Worked with Perplexity to create prompts for training and evaluating LLMs

Overview

SoftAge created prompts for training and evaluating large language models (LLMs).

Prompts are critical for guiding LLMs towards desired outputs, shaping their understanding and capabilities. We partnered with Perplexity, to create a diverse and high-quality dataset of prompts.

Challenge

Maintaining prompt diversity is essential for effective LLM training. Diverse prompts expose the model to various scenarios, fostering a broader range of skills and preventing bias.
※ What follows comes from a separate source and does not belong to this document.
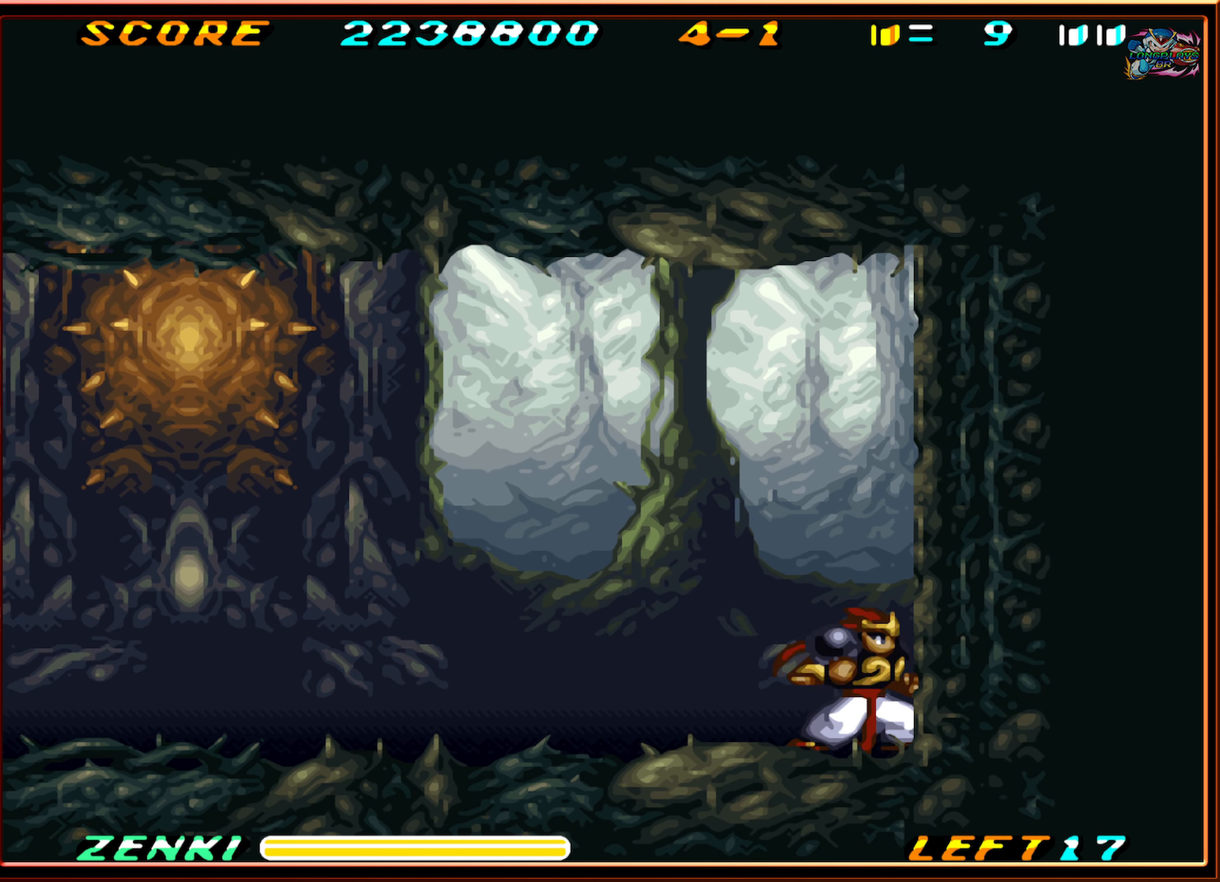
{"buttons": ["DPAD_RIGHT"], "events": [[33, "Y", "up"], [100, "Y", "down"], [166, "Y", "up"], [250, "Y", "down"], [317, "Y", "up"], [400, "Y", "down"], [467, "Y", "up"]]}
However, ensuring 100% natural and authentic prompts became a challenge as our workforce approached creative limitations after generating a significant volume of prompts.

Solution

To address this challenge, SoftAge implemented a two-pronged approach:

  • In-House Quality Control Tool: We developed a proprietary tool to identify plagiarism and AI-generated content within the prompt dataset. This ensured the prompts were original and reflected human creativity.
  • Creative Inspiration Process: We built a process curating high-quality, creative websites and content across various domains. This served as a source of inspiration for our workforce, helping them generate fresh and diverse prompts for Perplexity's LLMs.

Result

Through this collaboration, SoftAge successfully created a diverse dataset containing over 50 domains and catering to hundreds of LLM use cases. Perplexity's LLMs benefited from the richness and variety of the prompts.